# READING PASSAGE
::::::::

Empezaremos viendo cómo usar parallel y las funciones mcparallel/mccollect. Ejecutamos las tareas usando mcparallel y recupermos los resultados usando mccollect.

library(ggplot2)
library(parallel)
library(microbenchmark) # Para evaluar cuanto tarda
epa <- readRDS("./assets/clean-epa.RDS")
epa$works <- epa$trarem == 1

parfits <- function() {
  pfit <- mcparallel(glm(works ~ education, data=epa, family=binomial))
  mccollect(list(pfit))
}
mbm <- microbenchmark("par.boot"=parfits(),
                     "serial.boot"=glm(works ~ education,
                                       data=epa,
                                       family=binomial),
                     times=10)
autoplot(mbm)

Clearly actually forking the processes and waiting for them to rejoin itself takes some time.

Semillas aleatorias y paralalelismo

Usaremos la versión paralelizada de lapply

microbenchmark("serial"=unlist(lapply(1:10, function(x) rnorm(1e3))),
               "par2"=unlist(mclapply(1:10, function(x) rnorm(1e3), mc.cores=2)),
               "par4"=unlist(mclapply(1:10, function(x) rnorm(1e3), mc.cores=4)),
               times=100)
microbenchmark("serial"=unlist(lapply(1:10, function(x) rnorm(1e5))),
               "par2"=unlist(mclapply(1:10, function(x) rnorm(1e5), mc.cores=2)),
               "par4"=unlist(mclapply(1:10, function(x) rnorm(1e5), mc.cores=4)),
               times=100)
cis <- readRDS('./assets/clean-data.RDS')
cis <- cis[, c("economy",
              "econrighttrack",
              "politics",
              "polrighttrack",
              "ideology",
              "goveval")]
cis <- cis[complete.cases(cis), ]
cis <- do.call(cbind, lapply(cis, as.numeric))

::::::::

# DATA EXCERPT
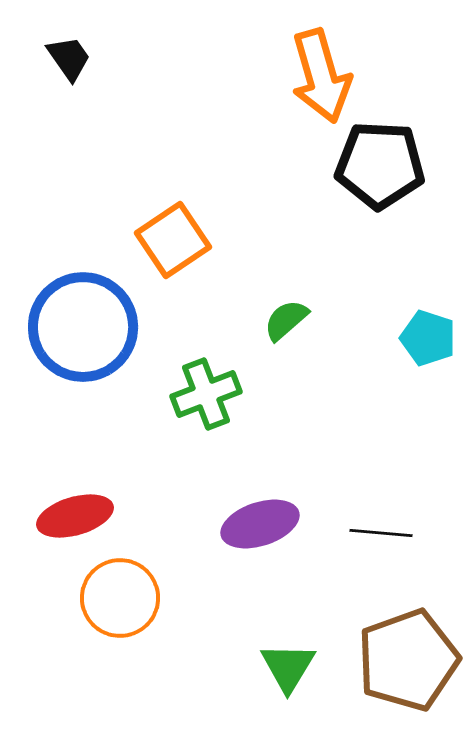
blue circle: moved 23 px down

::::::::

# DIRECTIVES
a. Answer from the R parallelism tutorial:
(i) Which function runs the tasks, and which one retrieves the results?
(ii) How many times does the first microbenchmark call, the one comparing "par.boot" and "serial.boot", repeat each expression?
(iii) From which file path is the `cis` object read?
b. Translate this sentence from the R parallelism tutorial into English: "Empezaremos viendo cómo usar parallel y las funciones mcparallel/mccollect."
c. Go on with the R parallelism tutorial, starting after its last line of code.
None of this work draws on the material.

# RESPONSE LIST
a.
(i) mcparallel runs the tasks, and mccollect retrieves the results.
(ii) 10 times.
(iii) './assets/clean-data.RDS'

b. We will start by looking at how to use parallel and the mcparallel/mccollect functions.

c.
system.time(serial.res <- kmeans(cis, centers=3, nstart=20))
serial.res$tot.withinss
do_n_kmeans <- function(n) {
    return(kmeans(cis, centers=7, nstart=n))
}

system.time(list.res <- lapply(runif(4, 1, 100), do_n_kmeans))
res <- sapply(list.res, function(x) x$tot.withinss)
res
system.time(list.res <- mclapply(runif(4, 1, 1000), do_n_kmeans, mc.cores=4))
res <- sapply(list.res, function(x) x$tot.withinss)
res
RNGkind("L'Ecuyer-CMRG")

system.time(list.res <- mclapply(runif(4, 1, 1000),
                                do_n_kmeans,
                                mc.cores=4, mc.set.seed=FALSE))
res <- sapply(list.res, function(x) x$tot.withinss)
res

mcparallel works very well for task parallelism; the mclapply for data parallelism.

Things to watch for:

Multiple computers

library(parallel)
cl <- makeCluster(4)
clusterCall(cl, rnorm, 5)

clusterCall() runs the same function (here, rnorm, with argument 5) on all workers in the cluster. A related helper function is clusterEvalQ() which is handier to use for some setup tasks - eg,

clusterEvalQ(cl, {library(parallel); NULL})
res <- clusterApply(cl, rep(10, 4), do_n_kmeans)
stopCluster(cl)

El error es porque no hemos copiado los datos.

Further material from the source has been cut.